Since its inaugural meeting in January, the TFOPA - comprised of state and local public safety leaders, directors of public safety answering points (PSAPs), emergency operations managers, operating service providers, and technology innovators - has set its sights on addressing how PSAPs can best integrate NG911 functionality into their operations. At a meeting last week, the TFOPA provided interim reports indicating good progress made by its working groups, focusing on cybersecurity, NG911 architectures, and allocation of resources. We are looking forward to the final reports and a unified set of recommendations from the TFOPA later this year.

I am optimistic that the TFOPA's work will further the goal - shared by Chairman Wheeler, his fellow Commissioners, and our state and local public safety partners - of timely NG911 implementation throughout the nation. But the challenges are real. As public safety authorities are well aware, adopting new technology for public safety can be a double-edged sword; as state and local authorities leverage more advanced technologies, they also must maintain legacy communications capabilities during a transitional period as the larger commercial communications ecosystem migrates to IP technologies. Maintaining two infrastructures increases cost and the potential for life-threatening outages. The longer the transition takes, the more difficult this challenge becomes as the rest of the commercial communications ecosystem moves on.

Striking the appropriate balance between maintaining the old and implementing the new in PSAP operations is no easy task. We recognize state and local authorities' leadership in this area. To that end, the TFOPA is playing an important role by helping to facilitate development of better options for 911 decision makers - options that will decrease the amount of technical variation between PSAPs, facilitate the development of 911 platform capabilities that take full advantage of cloud-based and other state-of-the-art technologies, and help cost effectively address equipment and cyber requirements so that 911 workforce development and other NG911 implementation challenges do not get left behind. The group is also tackling the tough job of identifying funding options to provide sustainable support.

Some states are leading the charge on this front by coordinating the NG911 implementation efforts of PSAPs within their jurisdictions, implementing programs that will improve PSAP efficiency and effectiveness, and even reaching across borders to coordinate with neighboring states. In other states, however, timely, efficient NG911 implementation is hindered by restrictions on state 911 administrators' power to implement new policies and by governance mechanisms that discourage rather than incentivize coordinated action by individual PSAPs. And of course, all states face challenges in the timely transition to and long-term sustainment of NG911, given limitations on funding and the rapidly changing technological and communications landscape.

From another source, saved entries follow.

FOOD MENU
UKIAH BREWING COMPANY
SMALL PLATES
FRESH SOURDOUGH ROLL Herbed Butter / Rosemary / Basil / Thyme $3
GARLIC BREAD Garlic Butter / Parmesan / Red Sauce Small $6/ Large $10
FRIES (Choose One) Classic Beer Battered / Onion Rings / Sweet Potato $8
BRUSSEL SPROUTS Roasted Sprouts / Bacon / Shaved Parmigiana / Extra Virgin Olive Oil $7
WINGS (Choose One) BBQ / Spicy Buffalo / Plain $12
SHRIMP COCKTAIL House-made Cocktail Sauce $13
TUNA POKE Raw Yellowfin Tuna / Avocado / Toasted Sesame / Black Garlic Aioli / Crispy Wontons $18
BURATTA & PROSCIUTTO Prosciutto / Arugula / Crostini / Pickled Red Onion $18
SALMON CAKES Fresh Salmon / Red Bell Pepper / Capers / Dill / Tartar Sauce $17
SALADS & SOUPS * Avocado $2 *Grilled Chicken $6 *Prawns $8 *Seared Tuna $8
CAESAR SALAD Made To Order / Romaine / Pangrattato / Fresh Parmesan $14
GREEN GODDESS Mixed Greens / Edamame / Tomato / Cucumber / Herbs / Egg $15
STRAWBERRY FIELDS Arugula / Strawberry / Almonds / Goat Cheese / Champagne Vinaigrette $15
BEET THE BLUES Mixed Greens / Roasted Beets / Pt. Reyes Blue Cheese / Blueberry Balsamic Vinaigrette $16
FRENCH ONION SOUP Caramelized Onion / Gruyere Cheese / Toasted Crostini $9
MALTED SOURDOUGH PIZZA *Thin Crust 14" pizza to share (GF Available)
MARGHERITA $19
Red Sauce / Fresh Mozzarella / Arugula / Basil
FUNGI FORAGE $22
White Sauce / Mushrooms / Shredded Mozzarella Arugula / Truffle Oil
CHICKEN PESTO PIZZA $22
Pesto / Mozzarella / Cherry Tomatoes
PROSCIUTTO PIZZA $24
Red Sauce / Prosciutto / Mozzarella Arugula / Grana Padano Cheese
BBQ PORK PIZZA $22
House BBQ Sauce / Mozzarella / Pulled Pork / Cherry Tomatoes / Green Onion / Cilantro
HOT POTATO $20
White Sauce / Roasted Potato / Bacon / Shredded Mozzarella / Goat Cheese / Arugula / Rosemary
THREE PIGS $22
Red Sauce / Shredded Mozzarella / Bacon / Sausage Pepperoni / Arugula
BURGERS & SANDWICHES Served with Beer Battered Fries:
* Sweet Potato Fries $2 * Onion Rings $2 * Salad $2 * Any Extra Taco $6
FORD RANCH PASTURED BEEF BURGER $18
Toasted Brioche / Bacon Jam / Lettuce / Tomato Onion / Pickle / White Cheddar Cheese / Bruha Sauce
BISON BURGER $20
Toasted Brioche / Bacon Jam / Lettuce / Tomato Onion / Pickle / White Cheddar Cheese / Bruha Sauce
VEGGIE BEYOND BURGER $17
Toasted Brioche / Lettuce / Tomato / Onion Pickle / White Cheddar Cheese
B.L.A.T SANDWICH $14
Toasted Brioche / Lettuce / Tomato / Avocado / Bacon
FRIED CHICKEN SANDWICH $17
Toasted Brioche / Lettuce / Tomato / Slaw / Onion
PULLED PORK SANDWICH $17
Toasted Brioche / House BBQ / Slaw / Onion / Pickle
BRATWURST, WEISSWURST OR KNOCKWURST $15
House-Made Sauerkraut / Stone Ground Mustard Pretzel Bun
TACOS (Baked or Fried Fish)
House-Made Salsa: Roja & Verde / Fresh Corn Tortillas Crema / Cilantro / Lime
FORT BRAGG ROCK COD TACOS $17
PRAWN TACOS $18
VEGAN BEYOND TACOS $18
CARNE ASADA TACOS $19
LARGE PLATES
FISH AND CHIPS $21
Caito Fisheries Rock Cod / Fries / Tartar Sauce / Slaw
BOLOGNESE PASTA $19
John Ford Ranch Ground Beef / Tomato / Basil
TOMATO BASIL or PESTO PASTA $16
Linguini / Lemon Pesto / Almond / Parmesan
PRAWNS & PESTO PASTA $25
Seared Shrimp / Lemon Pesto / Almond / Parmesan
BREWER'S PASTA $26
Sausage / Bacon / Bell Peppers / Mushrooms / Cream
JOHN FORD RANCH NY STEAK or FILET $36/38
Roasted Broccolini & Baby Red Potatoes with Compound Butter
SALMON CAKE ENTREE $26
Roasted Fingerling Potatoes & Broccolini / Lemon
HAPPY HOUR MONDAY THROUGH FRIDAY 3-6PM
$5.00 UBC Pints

To meet these challenges, states and localities must have the tools - financial, operational, and technical - to realize NG911 capabilities in a manner that minimizes cost and risk. For example, investing in a well-executed and timely NG911 transition may reduce the duration and expense of running parallel legacy and NG911 architectures - not to mention the risk of 911 outages caused by multiple interdependent systems.

These are complex issues, but a productive, collaborative dialogue is underway. As Chairman Wheeler has emphasized, the FCC has no higher priority than public safety communications - and we are steadfastly committed to working in partnership with other Federal, state, and local public safety officials as we collectively move to bring the nation's 911 infrastructure into the 21st Century.